**TASK REQUIREMENTS:** Locate every line below that contains the string "quercetina" and copy each one in full. Matching is case-sensitive.

**THE DATA:**
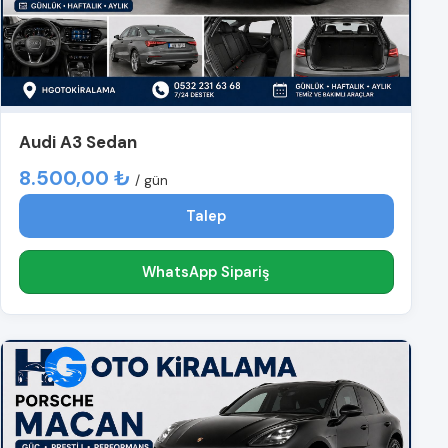
Audi A3 Sedan
8.500,00 ₺
/ gün
Talep
WhatsApp Sipariş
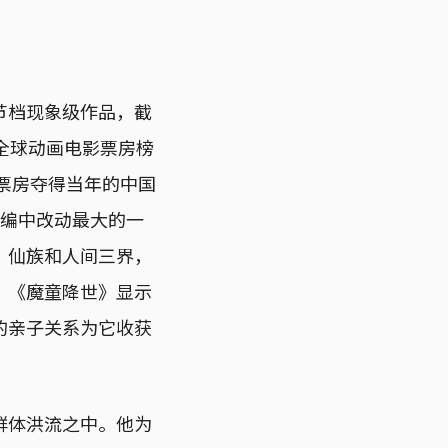
节档现象级作品，截
，全球动画电影票房榜
的票房夺得当年的中国
改编中改动最大的一
、仙族和人间三界，
。《魔童降世》显示
的亲子关系为它收获
群体洪流之中。他为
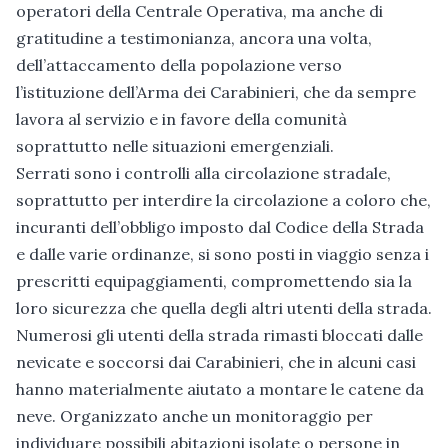
operatori della Centrale Operativa, ma anche di
gratitudine a testimonianza, ancora una volta,
dell’attaccamento della popolazione verso
l’istituzione dell’Arma dei Carabinieri, che da sempre
lavora al servizio e in favore della comunità
soprattutto nelle situazioni emergenziali.
Serrati sono i controlli alla circolazione stradale,
soprattutto per interdire la circolazione a coloro che,
incuranti dell’obbligo imposto dal Codice della Strada
e dalle varie ordinanze, si sono posti in viaggio senza i
prescritti equipaggiamenti, compromettendo sia la
loro sicurezza che quella degli altri utenti della strada.
Numerosi gli utenti della strada rimasti bloccati dalle
nevicate e soccorsi dai Carabinieri, che in alcuni casi
hanno materialmente aiutato a montare le catene da
neve. Organizzato anche un monitoraggio per
individuare possibili abitazioni isolate o persone in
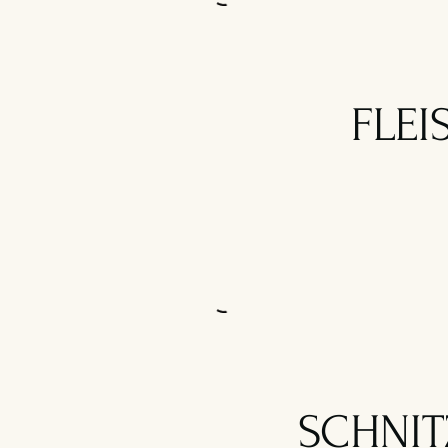
FLEI
SCHNIT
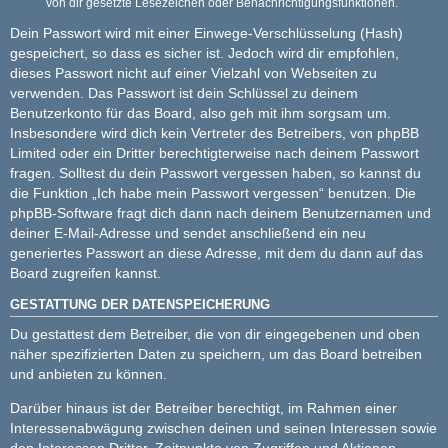
von dir gesetzte Lesezeichen oder Benachrichtigungsfunktionen.
Dein Passwort wird mit einer Einwege-Verschlüsselung (Hash)
gespeichert, so dass es sicher ist. Jedoch wird dir empfohlen,
dieses Passwort nicht auf einer Vielzahl von Webseiten zu
verwenden. Das Passwort ist dein Schlüssel zu deinem
Benutzerkonto für das Board, also geh mit ihm sorgsam um.
Insbesondere wird dich kein Vertreter des Betreibers, von phpBB
Limited oder ein Dritter berechtigterweise nach deinem Passwort
fragen. Solltest du dein Passwort vergessen haben, so kannst du
die Funktion „Ich habe mein Passwort vergessen“ benutzen. Die
phpBB-Software fragt dich dann nach deinem Benutzernamen und
deiner E-Mail-Adresse und sendet anschließend ein neu
generiertes Passwort an diese Adresse, mit dem du dann auf das
Board zugreifen kannst.
GESTATTUNG DER DATENSPEICHERUNG
Du gestattest dem Betreiber, die von dir eingegebenen und oben
näher spezifizierten Daten zu speichern, um das Board betreiben
und anbieten zu können.
Darüber hinaus ist der Betreiber berechtigt, im Rahmen einer
Interessenabwägung zwischen deinen und seinen Interessen sowie
den Interessen Dritter, Zeitpunkte von Zugriffen und Aktionen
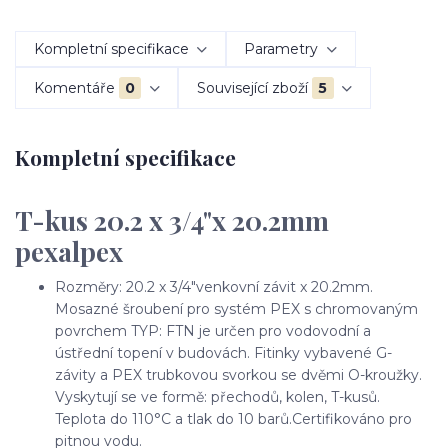
Kompletní specifikace
Parametry
Komentáře
0
Související zboží
5
Kompletní specifikace
T-kus 20.2 x 3/4"x 20.2mm
pexalpex
Rozměry: 20.2 x 3/4"venkovní závit x 20.2mm.
Mosazné šroubení pro systém PEX s chromovaným
povrchem TYP: FTN je určen pro vodovodní a
ústřední topení v budovách. Fitinky vybavené G-
závity a PEX trubkovou svorkou se dvěmi O-kroužky.
Vyskytují se ve formě: přechodů, kolen, T-kusů.
Teplota do 110°C a tlak do 10 barů.Certifikováno pro
pitnou vodu.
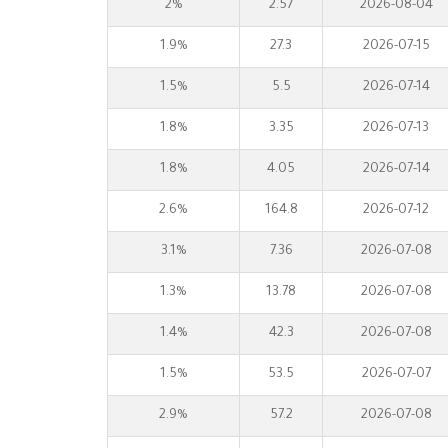
2%
2.57
2026-08-04
1.9%
27.3
2026-07-15
1.5%
5.5
2026-07-14
1.8%
3.35
2026-07-13
1.8%
4.05
2026-07-14
2.6%
164.8
2026-07-12
3.1%
7.36
2026-07-08
1.3%
13.78
2026-07-08
1.4%
42.3
2026-07-08
1.5%
53.5
2026-07-07
2.9%
57.2
2026-07-08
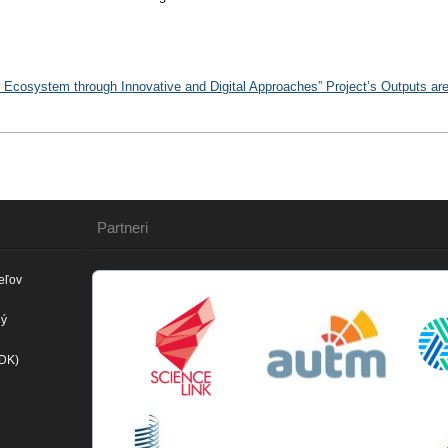
Ecosystem through Innovative and Digital Approaches​” Project’s Outputs are
Partneri
eľov
ný
(DK)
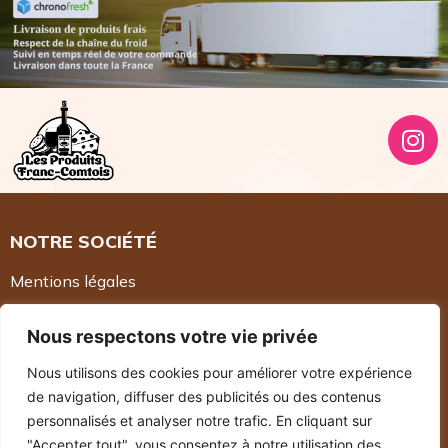
NOTRE SOCIÉTÉ
Mentions légales
Nous respectons votre vie privée
INFORMATIONS
Nous utilisons des cookies pour améliorer votre expérience
Les Produits Franc-Comtois
de navigation, diffuser des publicités ou des contenus
38 rue de la Plassotte
personnalisés et analyser notre trafic. En cliquant sur
39100 Parcey
"Accepter tout", vous consentez à notre utilisation des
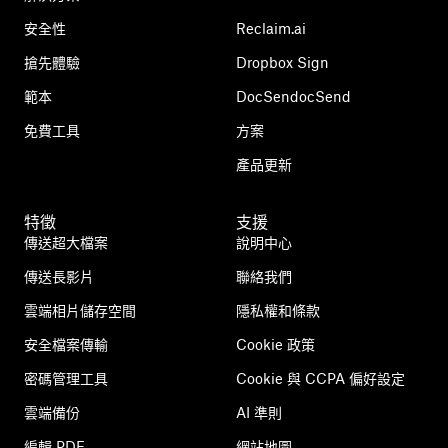
安全性
Reclaim.ai
搶先體驗
Dropbox Sign
範本
DocSendocSend
免費工具
方案
產品更新
特徵
支援
傳送超大檔案
說明中心
傳送長影片
聯絡我們
雲端相片儲存空間
隱私權和條款
安全檔案傳輸
Cookie 政策
密碼管理工具
Cookie 與 CCPA 偏好設定
雲端備份
AI 準則
編輯 PDF
網站地圖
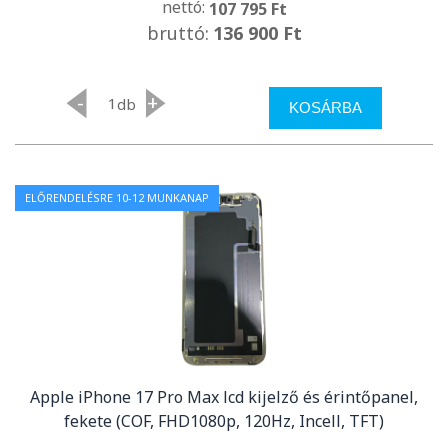
nettó:
107 795 Ft
bruttó:
136 900 Ft
-
+
db
KOSÁRBA
ELŐRENDELÉSRE 10-12 MUNKANAP
Apple iPhone 17 Pro Max lcd kijelző és érintőpanel,
fekete (COF, FHD1080p, 120Hz, Incell, TFT)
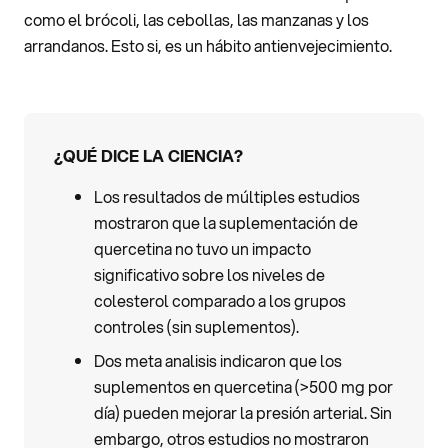
como el brócoli, las cebollas, las manzanas y los
arrandanos. Esto si, es un hábito antienvejecimiento.
¿QUÉ DICE LA CIENCIA?
Los resultados de múltiples estudios
mostraron que la suplementación de
quercetina no tuvo un impacto
significativo sobre los niveles de
colesterol comparado a los grupos
controles (sin suplementos).
Dos meta analisis indicaron que los
suplementos en quercetina (>500 mg por
día) pueden mejorar la presión arterial. Sin
embargo, otros estudios no mostraron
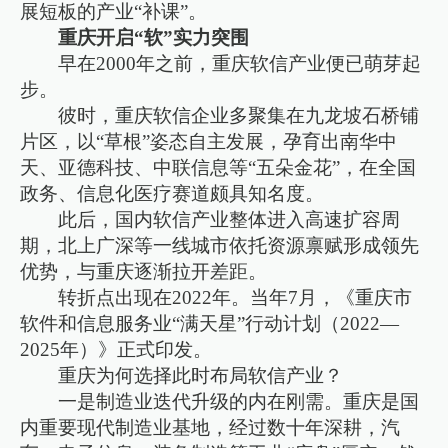
展短板的产业“补课”。
重庆开启“软”实力突围
早在2000年之前，重庆软信产业便已萌芽起
步。
彼时，重庆软信企业多聚集在九龙坡石桥铺
片区，以“草根”姿态自主发展，孕育出南华中
天、亚德科技、中联信息等“五朵金花”，在全国
政务、信息化医疗赛道颇具知名度。
此后，国内软信产业整体进入高速扩容周
期，北上广深等一线城市依托资源禀赋形成领先
优势，与重庆逐渐拉开差距。
转折点出现在2022年。当年7月，《重庆市
软件和信息服务业“满天星”行动计划（2022—
2025年）》正式印发。
重庆为何选择此时布局软信产业？
一是制造业迭代升级的内在刚需。重庆是国
内重要现代制造业基地，经过数十年深耕，汽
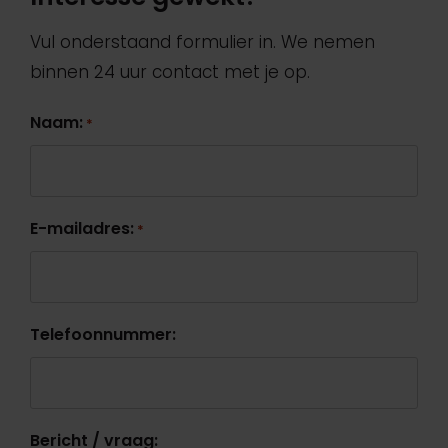
Vul onderstaand formulier in. We nemen
binnen 24 uur contact met je op.
Naam:
*
E-mailadres:
*
Telefoonnummer:
Bericht / vraag:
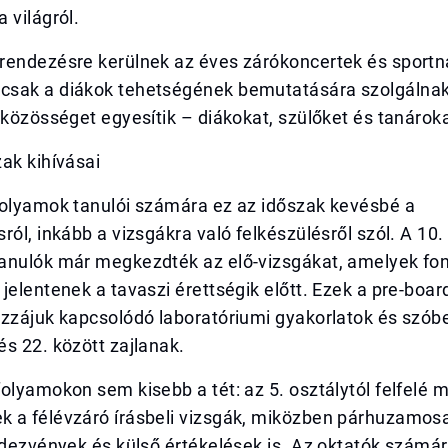
 világról.
rendezésre kerülnek az éves zárókoncertek és sportna
sak a diákok tehetségének bemutatására szolgálna
 közösséget egyesítik – diákokat, szülőket és tanárok
ak kihívásai
folyamok tanulói számára ez az időszak kevésbé a
ról, inkább a vizsgákra való felkészülésről szól. A 10.
anulók már megkezdték az elő-vizsgákat, amelyek fo
jelentenek a tavaszi érettségik előtt. Ezek a pre-boar
zzájuk kapcsolódó laboratóriumi gyakorlatok és szóbe
s 22. között zajlanak.
olyamokon sem kisebb a tét: az 5. osztálytól felfelé 
 a félévzáró írásbeli vizsgák, miközben párhuzamosa
ndezvények és külső értékelések is. Az oktatók számár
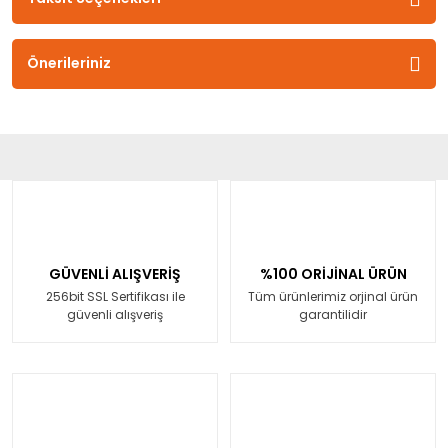
Önerileriniz
GÜVENLİ ALIŞVERİŞ
%100 ORİJİNAL ÜRÜN
256bit SSL Sertifikası ile
Tüm ürünlerimiz orjinal ürün
güvenli alışveriş
garantilidir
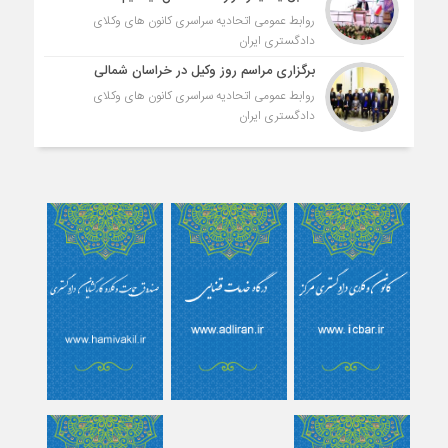
روابط عمومی اتحادیه سراسری کانون های وکلای
دادگستری ایران
برگزاری مراسم روز وکیل در خراسان شمالی
روابط عمومی اتحادیه سراسری کانون های وکلای
دادگستری ایران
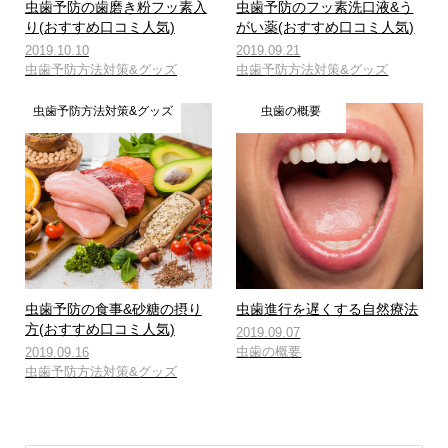
虫歯予防の歯磨き粉フッ素入
虫歯予防のフッ素洗口液&う
り(おすすめ口コミ人気)
がい薬(おすすめ口コミ人気)
2019.10.10
2019.09.21
虫歯予防方法対策&グッズ
虫歯予防方法対策&グッズ
虫歯予防方法対策&グッズ
虫歯の概要
虫歯予防の食事&砂糖の摂り
虫歯進行を遅くする自然療法
方(おすすめ口コミ人気)
2019.09.07
虫歯の概要
2019.09.16
虫歯予防方法対策&グッズ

**ANSWER TO THE EXERCISE:**
quercetina no tuvo un impacto
suplementos en quercetina (>500 mg por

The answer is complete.